Document text:
North-South house price divide to narrow over the next five years

07 Nov 2018

buildings and lakeAccording to a recent report, property prices in Northern England may increase by a fifth as the North-South divide is expected to contract in the next five years.

House prices across Britain will rise in line with average incomes from 2019 to 2024, according to estate agent Savills’ predictions. They are also forecast to rise by 14.8%, which would increase the average property value by an additional £32,000, taking it to £248,086.

However, house price growth will vary across different areas – from 21.6% in the North West of England to 4.5% in London.

London, where prices are still the highest and have increased by 72% over the past 10 years, will experience the slowest price rise.

Supplied entries:
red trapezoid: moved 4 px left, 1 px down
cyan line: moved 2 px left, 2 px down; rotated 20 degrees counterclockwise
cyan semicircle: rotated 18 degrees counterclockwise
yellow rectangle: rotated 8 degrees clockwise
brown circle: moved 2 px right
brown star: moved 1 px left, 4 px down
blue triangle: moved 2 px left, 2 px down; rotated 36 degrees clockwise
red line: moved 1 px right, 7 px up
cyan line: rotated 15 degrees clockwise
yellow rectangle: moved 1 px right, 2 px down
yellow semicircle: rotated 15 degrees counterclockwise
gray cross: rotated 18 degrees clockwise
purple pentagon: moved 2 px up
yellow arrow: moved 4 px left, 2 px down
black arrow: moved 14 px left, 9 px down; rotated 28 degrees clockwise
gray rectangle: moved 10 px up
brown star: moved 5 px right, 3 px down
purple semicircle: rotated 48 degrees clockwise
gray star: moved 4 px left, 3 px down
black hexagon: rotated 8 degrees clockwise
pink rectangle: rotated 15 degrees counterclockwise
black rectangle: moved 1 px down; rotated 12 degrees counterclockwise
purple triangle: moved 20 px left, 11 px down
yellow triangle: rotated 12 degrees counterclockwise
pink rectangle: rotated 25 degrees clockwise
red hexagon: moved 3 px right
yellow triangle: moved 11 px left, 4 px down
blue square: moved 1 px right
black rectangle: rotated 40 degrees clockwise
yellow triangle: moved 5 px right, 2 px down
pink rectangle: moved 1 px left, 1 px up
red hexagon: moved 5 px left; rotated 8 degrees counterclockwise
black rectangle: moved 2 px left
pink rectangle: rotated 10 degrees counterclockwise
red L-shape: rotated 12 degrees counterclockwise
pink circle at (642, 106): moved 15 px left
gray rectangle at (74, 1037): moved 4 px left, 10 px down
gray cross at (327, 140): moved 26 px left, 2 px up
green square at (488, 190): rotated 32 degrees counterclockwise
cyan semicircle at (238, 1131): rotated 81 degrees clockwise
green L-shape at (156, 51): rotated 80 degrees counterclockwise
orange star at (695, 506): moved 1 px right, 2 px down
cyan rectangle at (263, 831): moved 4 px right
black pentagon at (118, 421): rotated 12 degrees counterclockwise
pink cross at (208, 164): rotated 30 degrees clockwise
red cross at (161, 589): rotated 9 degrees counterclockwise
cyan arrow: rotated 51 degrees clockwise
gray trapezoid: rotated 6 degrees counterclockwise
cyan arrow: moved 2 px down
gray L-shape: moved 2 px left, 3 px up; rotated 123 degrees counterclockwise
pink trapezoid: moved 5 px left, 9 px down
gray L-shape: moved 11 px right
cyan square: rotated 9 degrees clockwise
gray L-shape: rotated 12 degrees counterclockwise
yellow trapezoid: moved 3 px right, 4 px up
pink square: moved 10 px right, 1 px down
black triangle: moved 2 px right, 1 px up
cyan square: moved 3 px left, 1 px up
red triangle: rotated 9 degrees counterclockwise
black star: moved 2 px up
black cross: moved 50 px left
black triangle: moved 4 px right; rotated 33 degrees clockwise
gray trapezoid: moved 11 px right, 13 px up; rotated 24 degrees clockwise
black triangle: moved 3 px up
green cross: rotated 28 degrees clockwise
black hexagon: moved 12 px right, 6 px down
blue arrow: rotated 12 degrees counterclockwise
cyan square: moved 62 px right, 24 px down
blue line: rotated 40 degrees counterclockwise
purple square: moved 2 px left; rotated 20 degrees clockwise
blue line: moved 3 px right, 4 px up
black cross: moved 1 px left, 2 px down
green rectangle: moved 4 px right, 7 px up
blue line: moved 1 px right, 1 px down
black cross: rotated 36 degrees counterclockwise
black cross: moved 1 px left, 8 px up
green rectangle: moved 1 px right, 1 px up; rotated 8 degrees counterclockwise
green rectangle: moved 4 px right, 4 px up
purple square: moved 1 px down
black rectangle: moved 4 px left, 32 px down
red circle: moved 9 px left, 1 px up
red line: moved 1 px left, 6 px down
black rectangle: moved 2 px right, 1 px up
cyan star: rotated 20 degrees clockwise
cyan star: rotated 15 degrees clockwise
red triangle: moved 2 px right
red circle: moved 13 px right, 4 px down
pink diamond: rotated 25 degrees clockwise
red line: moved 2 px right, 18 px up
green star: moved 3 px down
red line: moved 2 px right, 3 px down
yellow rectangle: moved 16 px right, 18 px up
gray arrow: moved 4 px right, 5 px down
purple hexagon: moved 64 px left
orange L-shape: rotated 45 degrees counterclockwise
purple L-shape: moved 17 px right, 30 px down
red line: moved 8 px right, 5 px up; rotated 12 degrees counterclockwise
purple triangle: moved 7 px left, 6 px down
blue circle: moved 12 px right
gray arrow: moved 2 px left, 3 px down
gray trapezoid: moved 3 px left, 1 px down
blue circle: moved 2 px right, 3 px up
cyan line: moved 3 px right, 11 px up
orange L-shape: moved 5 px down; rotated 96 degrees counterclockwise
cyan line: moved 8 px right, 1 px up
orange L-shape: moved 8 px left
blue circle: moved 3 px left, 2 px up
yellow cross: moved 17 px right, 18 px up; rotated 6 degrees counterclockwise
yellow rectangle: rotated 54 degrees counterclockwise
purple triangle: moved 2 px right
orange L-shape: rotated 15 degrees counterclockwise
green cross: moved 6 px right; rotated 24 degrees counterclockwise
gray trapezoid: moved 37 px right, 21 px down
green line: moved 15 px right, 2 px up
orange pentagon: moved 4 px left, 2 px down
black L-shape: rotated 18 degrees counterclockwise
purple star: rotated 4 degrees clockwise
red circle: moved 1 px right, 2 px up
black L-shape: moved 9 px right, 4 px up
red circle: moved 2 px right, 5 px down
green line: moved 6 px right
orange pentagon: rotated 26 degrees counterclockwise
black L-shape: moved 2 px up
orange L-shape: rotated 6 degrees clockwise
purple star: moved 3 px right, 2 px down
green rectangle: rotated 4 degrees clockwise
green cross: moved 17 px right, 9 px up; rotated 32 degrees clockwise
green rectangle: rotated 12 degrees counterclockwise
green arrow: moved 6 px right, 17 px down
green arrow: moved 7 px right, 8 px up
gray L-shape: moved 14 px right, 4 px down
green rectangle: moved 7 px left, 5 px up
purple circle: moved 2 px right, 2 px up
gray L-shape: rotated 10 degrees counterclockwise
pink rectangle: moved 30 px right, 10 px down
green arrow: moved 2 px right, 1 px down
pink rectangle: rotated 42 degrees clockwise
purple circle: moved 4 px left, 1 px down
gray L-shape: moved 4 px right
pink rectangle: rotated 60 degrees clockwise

Activity: Extend the article on the North-South house price divide, beginning right after its final sentence. The listing is not needed for this work.

Response to the task:
Prices will increase by 9.3% in both the South East and East of England, Savills predicts. At the other end of the scale, notable price rises will be seen in the North West of England, Yorkshire and the Humber (20.5%), the East Midlands, West Midlands and Wales (all 19.3%), Scotland (18.2%) and the North East of England (17.6%).

House prices in Scotland and Wales were recovering at a slower rate from the financial crisis than London, according to Lucian Cook, head of residential research at Savills.

"Brexit angst is a major factor for market sentiment right now, particularly in London. But it is the legacy of the global financial crisis - mortgage regulation in particular - combined with gradually rising interest rates that will really shape the market over the longer term," he said.